Laboratory of Computational Systems Biotechnology (LCSB), Swiss Federal Institute of Technology (EPFL), 1015, Lausanne, Switzerland.
BMC Bioinformatics. 2021 Mar 20;22(1):134. doi: 10.1186/s12859-021-04066-y.
Significant efforts have been made in building large-scale kinetic models of cellular metabolism in the past two decades. However, most kinetic models published to date, remain focused around central carbon pathways or are built around ad hoc reduced models without clear justification on their derivation and usage. Systematic algorithms exist for reducing genome-scale metabolic reconstructions to build thermodynamically feasible and consistently reduced stoichiometric models. However, it is important to study how network complexity affects conclusions derived from large-scale kinetic models built around consistently reduced models before we can apply them to study biological systems.
We reduced the iJO1366 Escherichia Coli genome-scale metabolic reconstruction systematically to build three stoichiometric models of different size. Since the reduced models are expansions around the core subsystems for which the reduction was performed, the models are nested. We present a method for scaling up the flux profile and the concentration vector reference steady-states from the smallest model to the larger ones, whilst preserving maximum equivalency. Populations of kinetic models, preserving similarity in kinetic parameters, were built around the reference steady-states and their metabolic sensitivity coefficients (MSCs) were computed. The MSCs were sensitive to the model complexity. We proposed a metric for measuring the sensitivity of MSCs to these structural changes.

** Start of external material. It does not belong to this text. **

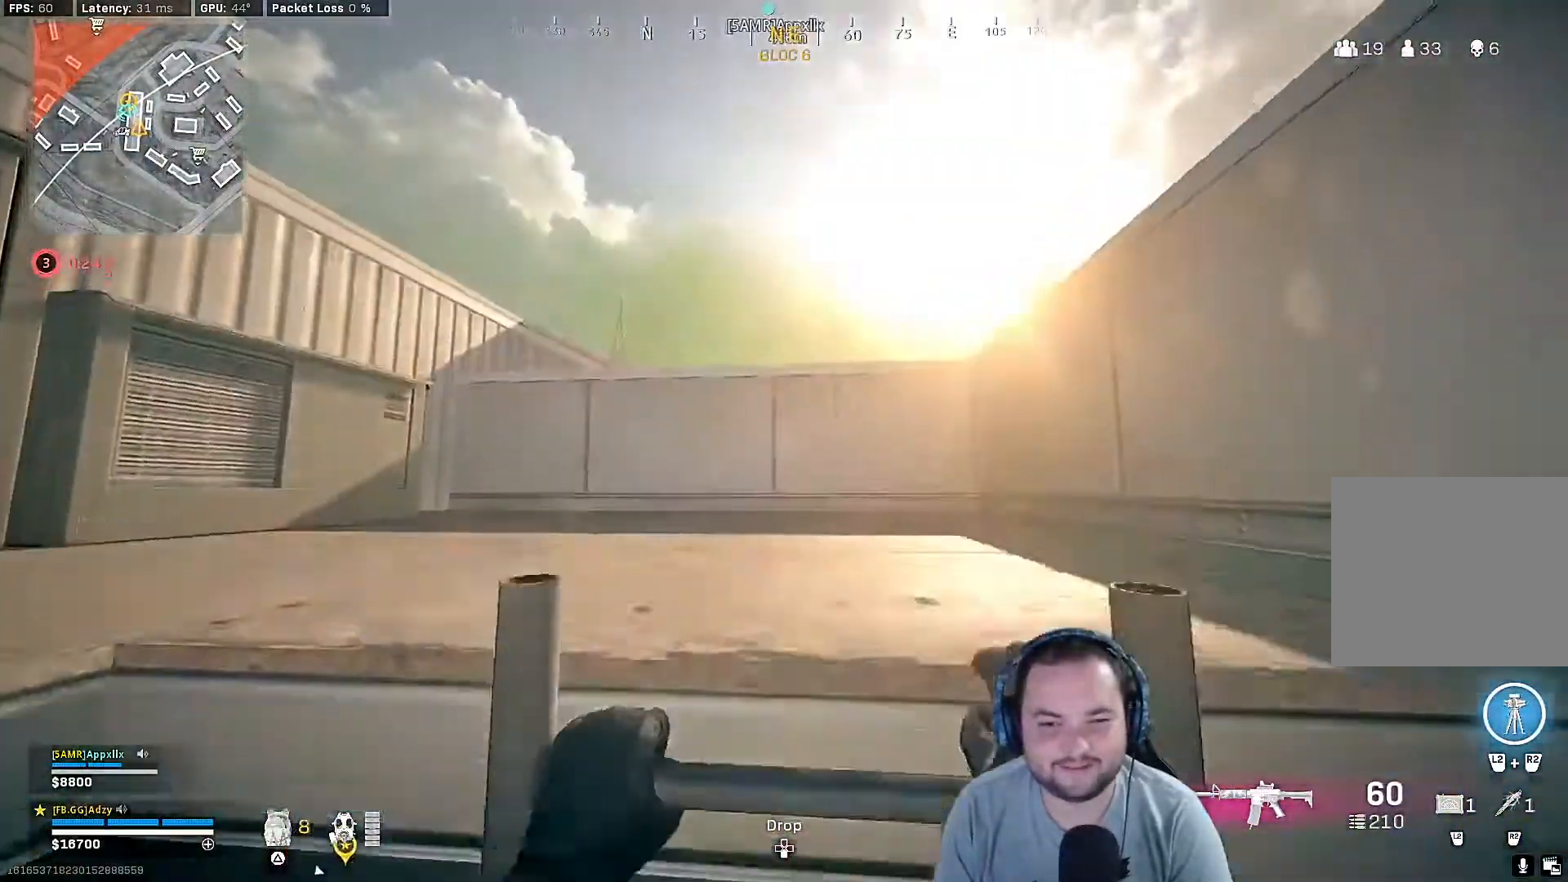
{"buttons": ["CROSS"], "left_stick": "up-left", "right_stick": "right", "events": [[167, "right_stick", "down-right"], [367, "CROSS", "down"], [367, "left_stick", "up-left"], [400, "right_stick", "right"]]}
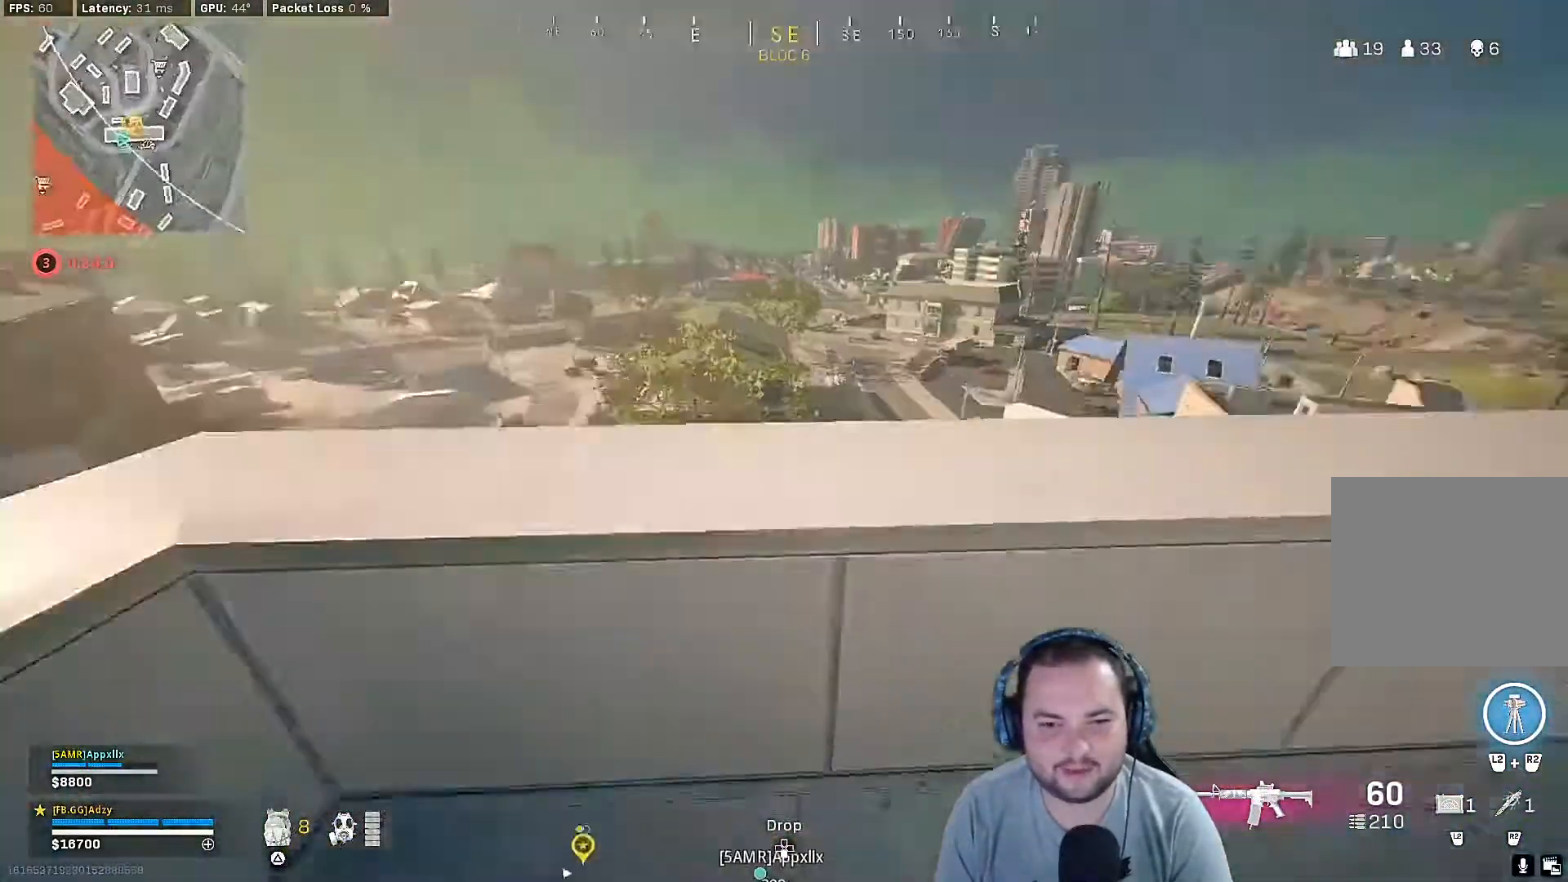
{"buttons": [], "left_stick": "right", "right_stick": "center", "events": [[67, "CROSS", "up"], [67, "right_stick", "center"], [133, "left_stick", "center"], [333, "left_stick", "right"]]}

We proposed for the first time a workflow for scaling up the size of kinetic models while preserving equivalency between the kinetic models. Using this workflow, we demonstrate that model complexity in terms of networks size has significant impact on sensitivity characteristics of kinetic models. Therefore, it is essential to account for the effects of network complexity when constructing kinetic models. The presented metric for measuring MSC sensitivity to structural changes can guide modelers and experimentalists in improving model quality and guide synthetic biology and metabolic engineering. Our proposed workflow enables the testing of the suitability of a kinetic model for answering certain study-specific questions. We argue that the model-based metabolic design targets that are common across models of different size are of higher confidence, while those that are different could be the objective of investigations for model improvement.
在过去的二十年中,人们在构建细胞代谢的大规模动力学模型方面做出了巨大努力。然而,迄今为止发表的大多数动力学模型仍然集中在中心碳途径周围,或者是围绕特定的简化模型构建的,而没有明确说明其推导和使用的依据。存在用于将基因组规模的代谢重建简化为构建热力学可行且一致简化的代谢模型的系统算法。然而,在我们将它们应用于研究生物系统之前,有必要研究网络复杂性如何影响基于一致简化模型构建的大规模动力学模型得出的结论。
我们系统地简化了 iJO1366 大肠杆菌基因组规模的代谢重建,以构建三个不同大小的代谢模型。由于简化模型是围绕进行简化的核心子系统展开的扩展,因此这些模型是嵌套的。我们提出了一种从最小模型扩展通量分布和浓度向量参考稳定态到较大模型的方法,同时保持最大等效性。围绕参考稳定态和代谢敏感性系数(MSC)构建了动力学模型种群,并计算了它们的代谢敏感性系数。MSC 对模型复杂性敏感。我们提出了一种用于测量 MSC 对这些结构变化的敏感性的度量。
我们首次提出了一种在保持动力学模型等效性的同时扩展模型大小的工作流程。使用此工作流程,我们证明了网络大小的模型复杂性对动力学模型的敏感性特征有重大影响。因此,在构建动力学模型时,必须考虑网络复杂性的影响。用于测量 MSC 对结构变化的敏感性的度量可以指导建模者和实验者提高模型质量,并指导合成生物学和代谢工程。我们提出的工作流程可以测试动力学模型是否适合回答特定研究问题。我们认为,不同大小模型共有的基于模型的代谢设计目标更可信,而那些不同的目标可能是模型改进的调查目标。